Also, if you’re hitting one key, you’re also forcing some overhead internal to the Data service to access that item. You may not see significant CPU usage because it’s all in memory and you may have a lot of cores, but guaranteed there is a hot lock with a busy loop like this.

Could you explain the difference between test 1, 2,3? What is different and what is outside what you expect to see?

The point I am trying to prove is that when you increase the number of connection, couchbase start taking time and that screws the overall metrics. The health checkis not doing any processing but still doing the JSON creation work but still able to give performance.

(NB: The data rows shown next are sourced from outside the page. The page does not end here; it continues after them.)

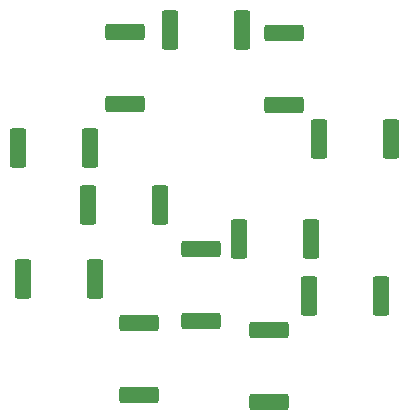
<source format=gbp>
G04 #@! TF.GenerationSoftware,KiCad,Pcbnew,(6.0.7)*
G04 #@! TF.CreationDate,2023-04-22T02:00:50-05:00*
G04 #@! TF.ProjectId,LED_BoardRev2,4c45445f-426f-4617-9264-526576322e6b,rev?*
G04 #@! TF.SameCoordinates,Original*
G04 #@! TF.FileFunction,Paste,Bot*
G04 #@! TF.FilePolarity,Positive*
%FSLAX46Y46*%
G04 Gerber Fmt 4.6, Leading zero omitted, Abs format (unit mm)*
G04 Created by KiCad (PCBNEW (6.0.7)) date 2023-04-22 02:00:50*
%MOMM*%
%LPD*%
G01*
G04 APERTURE LIST*
G04 Aperture macros list*
%AMRoundRect*
0 Rectangle with rounded corners*
0 $1 Rounding radius*
0 $2 $3 $4 $5 $6 $7 $8 $9 X,Y pos of 4 corners*
0 Add a 4 corners polygon primitive as box body*
4,1,4,$2,$3,$4,$5,$6,$7,$8,$9,$2,$3,0*
0 Add four circle primitives for the rounded corners*
1,1,$1+$1,$2,$3*
1,1,$1+$1,$4,$5*
1,1,$1+$1,$6,$7*
1,1,$1+$1,$8,$9*
0 Add four rect primitives between the rounded corners*
20,1,$1+$1,$2,$3,$4,$5,0*
20,1,$1+$1,$4,$5,$6,$7,0*
20,1,$1+$1,$6,$7,$8,$9,0*
20,1,$1+$1,$8,$9,$2,$3,0*%
G04 Aperture macros list end*
%ADD10RoundRect,0.249999X-1.425001X0.450001X-1.425001X-0.450001X1.425001X-0.450001X1.425001X0.450001X0*%
%ADD11RoundRect,0.249999X0.450001X1.425001X-0.450001X1.425001X-0.450001X-1.425001X0.450001X-1.425001X0*%
%ADD12RoundRect,0.249999X-0.450001X-1.425001X0.450001X-1.425001X0.450001X1.425001X-0.450001X1.425001X0*%
%ADD13RoundRect,0.249999X1.425001X-0.450001X1.425001X0.450001X-1.425001X0.450001X-1.425001X-0.450001X0*%
G04 APERTURE END LIST*
D10*
X142646400Y-119174800D03*
X142646400Y-125274800D03*
D11*
X127459200Y-103835200D03*
X121359200Y-103835200D03*
D12*
X121765600Y-114858800D03*
X127865600Y-114858800D03*
D13*
X131622800Y-124716000D03*
X131622800Y-118616000D03*
D10*
X130454400Y-93978000D03*
X130454400Y-100078000D03*
X136855200Y-112316800D03*
X136855200Y-118416800D03*
D11*
X152960800Y-103022400D03*
X146860800Y-103022400D03*
X146153600Y-111506000D03*
X140053600Y-111506000D03*
X140311600Y-93776800D03*
X134211600Y-93776800D03*
X152097200Y-116332000D03*
X145997200Y-116332000D03*
D10*
X143865600Y-94079600D03*
X143865600Y-100179600D03*
D11*
X133352000Y-108610400D03*
X127252000Y-108610400D03*
M02*

</source>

Now vertx and couchbase both having the reactive libraries and are meant for cloud, is this the best we can get with the constrained hardware requirement ?

The test I am running are on VM with 1 core CPU and 4GB RAM and the results that are shared are from the VM. I get worse performance when I run the same code on openshift 3.11 with pod having the same size as VM.

Is there any optimization that we can do( I am using JsonDocument and can still live with RawDocument) or any other considerations so that we can achieve at least 10000 tps with lets say 100 concurrent users with 99%tile being within 10 msec ? That way we can set the number of pods based on the number of connections that the application is going to get.

I ran with multiple keys and I don’t see much difference.

@ingenthr Any insights?

Does this mean you ran with multiple concurrent requests? If so, how many?

I’m glad to try to help, of course. I don’t have the time at the moment to read the code and try to repro it for you. We can try to guide you in your investigation.

This sounds like it should be quite doable, yes. I don’t think you need to change the transcoder just yet, unless you have profiled and know you’re CPU bound. My suspicion is still that the difference between your two environments is that the latency goes up (which is not unreasonable) and that drops the throughput on a small number of tight loops. But if you have your 100 concurrent users, the kind of throughput you describe seems quite doable.

Hope that helps.